You keep saying to yourself that things can only get better from here, that the Rangers can recapture the spark that left them with nine wins after their first ten games and shrug off the difficulties that have left them with a very disappointing 27-33 record since, that they're still odds-on favorites to win the division title ... and then you're not quite sure what to do with yourself when things don't play out in that way. You're well acquainted with the "baseball is a marathon, not a sprint" axiom, but you don't expect the Rangers to check out early against the Yankees. You're aware that this wasn't supposed to be an easy fight, but you expected something more compelling than outright mediocrity at best from each team in the division and, frequently, just damn ugly baseball to watch.
I have a theory that the frustration (and, increasingly, apathy) being expressed about this team right now stems from more than mere disappointment at its underperforming tendencies, or the failure to measure up to its heightened expectations. No, the thing that's especially frustrating about this team right now is that it doesn't currently look like it would have a prayer of a chance in a post-season setting if the post-season began tomorrow, and that it's so unclear whether everything will round into necessary form by the time Texas is (hopefully) ready to compete for a championship in three and a half months' time. There doesn't look to be another Cliff Lee-type magic bullet out there for acquisition this time around, and, outside of C.J. Wilson and Alexi Ogando (both of whom must remain healthy), there is a notable lack of star-level production working for this thing right now.
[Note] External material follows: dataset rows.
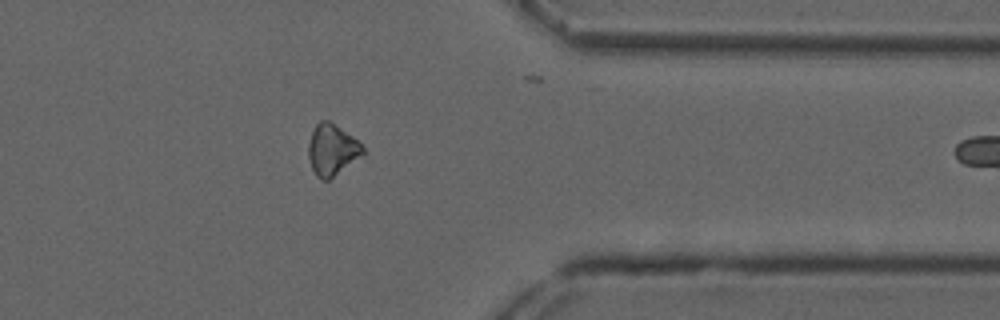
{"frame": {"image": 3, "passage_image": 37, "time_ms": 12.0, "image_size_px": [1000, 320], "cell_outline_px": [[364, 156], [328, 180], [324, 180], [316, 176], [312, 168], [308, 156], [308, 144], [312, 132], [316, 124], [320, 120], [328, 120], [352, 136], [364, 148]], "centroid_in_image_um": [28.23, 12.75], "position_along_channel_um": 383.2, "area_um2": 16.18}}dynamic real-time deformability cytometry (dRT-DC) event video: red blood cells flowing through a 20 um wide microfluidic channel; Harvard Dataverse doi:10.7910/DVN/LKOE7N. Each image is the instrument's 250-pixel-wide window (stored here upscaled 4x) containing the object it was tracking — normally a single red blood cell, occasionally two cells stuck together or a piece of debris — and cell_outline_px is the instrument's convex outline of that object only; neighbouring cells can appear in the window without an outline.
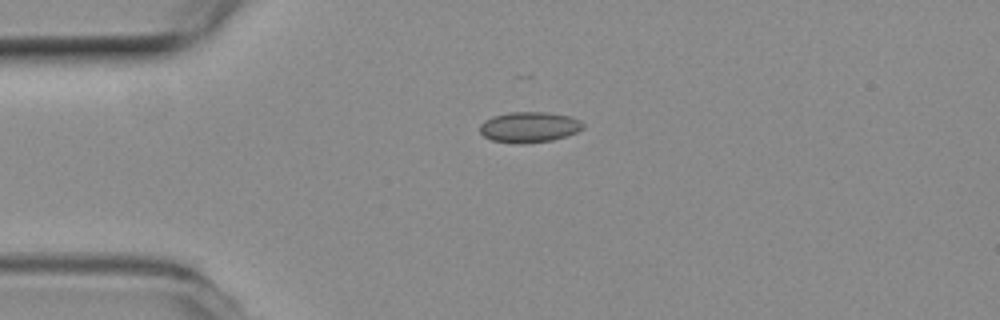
{"species": "common noctule bat (a hibernating species)", "species_latin": "Nyctalus noctula", "temperature_condition": "room temperature", "stored_images_in_passage": 42, "camera_frame_rate_fps": 3000, "um_per_image_px": 0.085, "animal": {"sex": "female", "body_mass_g": 19.3, "forearm_length_mm": 54.1}, "frame": {"image": 1, "passage_image": 1, "time_ms": 0.0, "image_size_px": [1000, 320], "cell_outline_px": [[584, 128], [568, 136], [552, 140], [524, 144], [516, 144], [492, 140], [484, 136], [480, 132], [480, 124], [484, 120], [492, 116], [508, 112], [548, 112], [572, 116], [580, 120], [584, 124]], "centroid_in_image_um": [45.0, 10.8], "position_along_channel_um": 40.0, "area_um2": 18.73}}
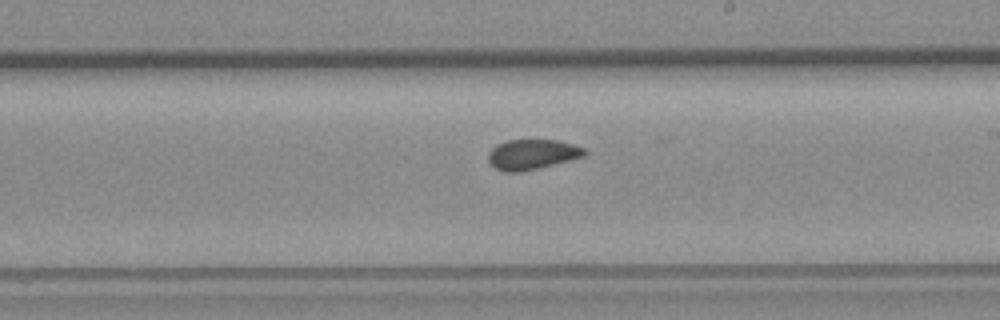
{"frame": {"image": 2, "passage_image": 19, "time_ms": 6.0, "image_size_px": [1000, 320], "cell_outline_px": [[588, 152], [584, 156], [520, 172], [504, 172], [496, 168], [488, 160], [488, 152], [496, 144], [504, 140], [556, 140], [572, 144], [584, 148]], "centroid_in_image_um": [45.19, 13.11], "position_along_channel_um": 243.8, "area_um2": 16.7}}
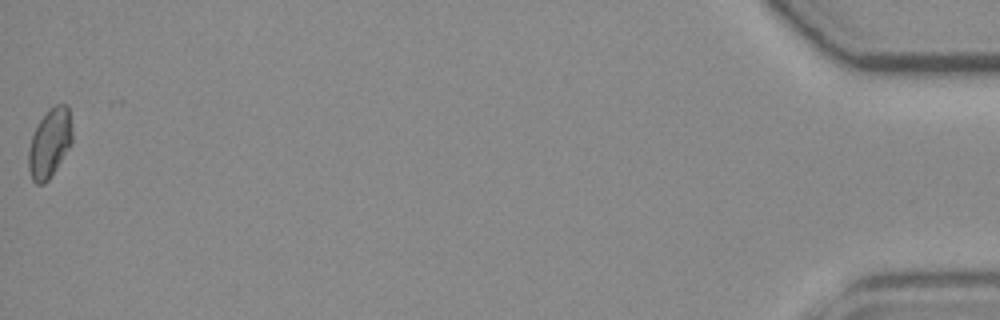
{"frame": {"image": 3, "passage_image": 42, "time_ms": 13.667, "image_size_px": [1000, 320], "cell_outline_px": [[72, 140], [68, 148], [56, 168], [48, 180], [44, 184], [36, 184], [32, 180], [28, 168], [28, 148], [32, 136], [40, 120], [48, 108], [56, 104], [68, 104], [72, 132]], "centroid_in_image_um": [4.21, 12.15], "position_along_channel_um": 431.0, "area_um2": 17.46}}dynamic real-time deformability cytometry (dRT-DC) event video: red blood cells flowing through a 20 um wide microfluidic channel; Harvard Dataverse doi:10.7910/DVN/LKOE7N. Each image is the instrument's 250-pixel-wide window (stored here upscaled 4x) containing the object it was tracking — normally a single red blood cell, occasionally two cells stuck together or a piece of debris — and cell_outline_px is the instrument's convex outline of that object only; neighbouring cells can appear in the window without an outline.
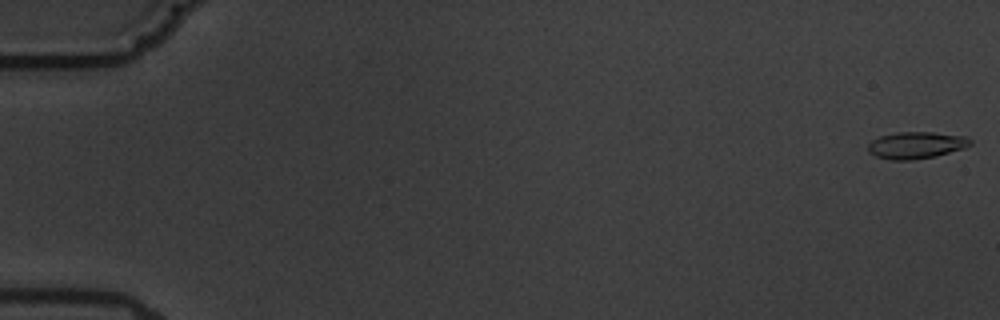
{"species": "common noctule bat (a hibernating species)", "species_latin": "Nyctalus noctula", "temperature_condition": "warm", "stored_images_in_passage": 6, "camera_frame_rate_fps": 3000, "um_per_image_px": 0.085, "animal": {"sex": "male", "body_mass_g": 19.5, "forearm_length_mm": 54.6}, "frame": {"image": 1, "passage_image": 1, "time_ms": 0.0, "image_size_px": [1000, 320], "cell_outline_px": [[972, 144], [964, 148], [936, 156], [912, 160], [892, 160], [876, 156], [868, 152], [868, 144], [872, 140], [880, 136], [896, 132], [932, 132], [968, 136], [972, 140]], "centroid_in_image_um": [77.89, 12.33], "position_along_channel_um": 7.1, "area_um2": 16.13}}
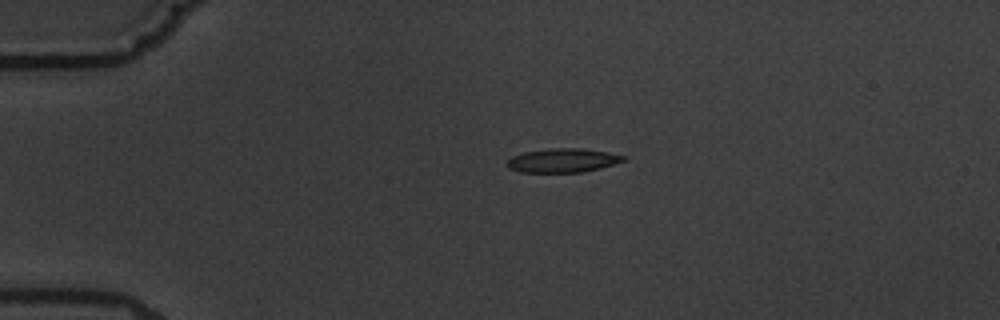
{"frame": {"image": 2, "passage_image": 4, "time_ms": 4.333, "image_size_px": [1000, 320], "cell_outline_px": [[628, 156], [624, 160], [600, 168], [584, 172], [520, 172], [508, 168], [504, 164], [512, 156], [524, 152], [552, 148], [584, 148], [608, 152]], "centroid_in_image_um": [47.82, 13.63], "position_along_channel_um": 37.2, "area_um2": 16.3}}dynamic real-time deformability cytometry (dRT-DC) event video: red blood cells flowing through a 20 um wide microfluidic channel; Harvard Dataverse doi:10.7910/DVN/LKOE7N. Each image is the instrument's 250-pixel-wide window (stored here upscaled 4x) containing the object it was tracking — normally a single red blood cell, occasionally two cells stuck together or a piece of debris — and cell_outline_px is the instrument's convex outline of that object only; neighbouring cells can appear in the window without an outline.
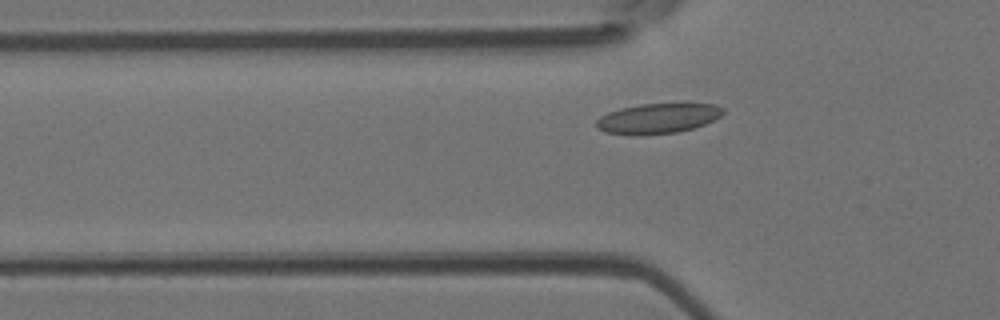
{"species": "Egyptian fruit bat (a non-hibernating species)", "species_latin": "Rousettus aegyptiacus", "temperature_condition": "room temperature", "stored_images_in_passage": 40, "camera_frame_rate_fps": 3000, "um_per_image_px": 0.085, "animal": {"sex": "female"}, "frame": {"image": 1, "passage_image": 8, "time_ms": 2.333, "image_size_px": [1000, 320], "cell_outline_px": [[724, 112], [720, 116], [704, 124], [692, 128], [676, 132], [632, 136], [604, 132], [596, 128], [596, 120], [600, 116], [608, 112], [620, 108], [640, 104], [684, 100], [716, 104], [724, 108]], "centroid_in_image_um": [55.95, 10.01], "position_along_channel_um": 69.9, "area_um2": 23.35}}
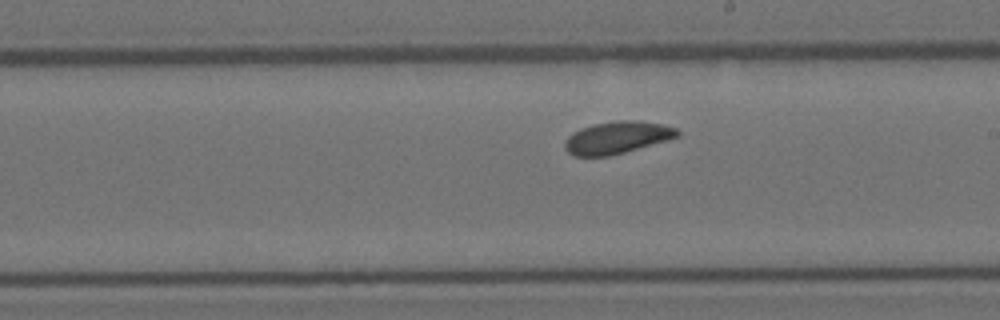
{"frame": {"image": 2, "passage_image": 21, "time_ms": 6.667, "image_size_px": [1000, 320], "cell_outline_px": [[680, 136], [668, 140], [624, 152], [608, 156], [572, 156], [564, 148], [564, 140], [572, 132], [580, 128], [592, 124], [616, 120], [636, 120], [664, 124], [676, 128], [680, 132]], "centroid_in_image_um": [52.44, 11.68], "position_along_channel_um": 236.6, "area_um2": 21.39}}
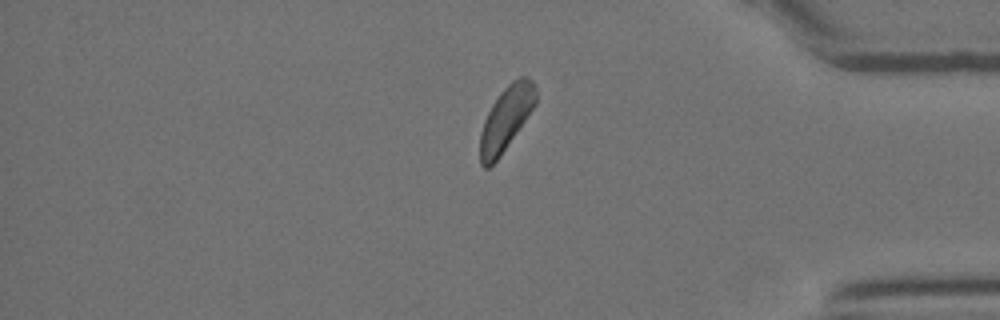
{"frame": {"image": 3, "passage_image": 35, "time_ms": 11.333, "image_size_px": [1000, 320], "cell_outline_px": [[536, 104], [500, 156], [488, 168], [484, 168], [480, 164], [480, 132], [484, 120], [492, 104], [500, 92], [512, 80], [520, 76], [528, 76], [532, 80], [536, 88]], "centroid_in_image_um": [43.01, 10.05], "position_along_channel_um": 392.2, "area_um2": 20.69}}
I don't know. My mind is still telling me that the only significant flaw in this team right now is its bullpen, which I fully expect the front office will address in an aggressive manner, and which may receive a pre-deadline boost from the apparently close returns of Darren O'Day and Scott Feldman. (Two of Yoshinori Tateyama, Arthur Rhodes, Dave Bush, Michael Kirkman and Mark Lowe are going to feel the blades of the roster-pruning shears when they finally do make it back). My mind is telling me that an easier schedule on the horizon and the inevitable uptick will bring an end to this dissatisfaction, and that there's still a lot to like here ... but there's also something about this team that will continue to bother me even after those days of prosperity return, and I just can't put my finger on what that is.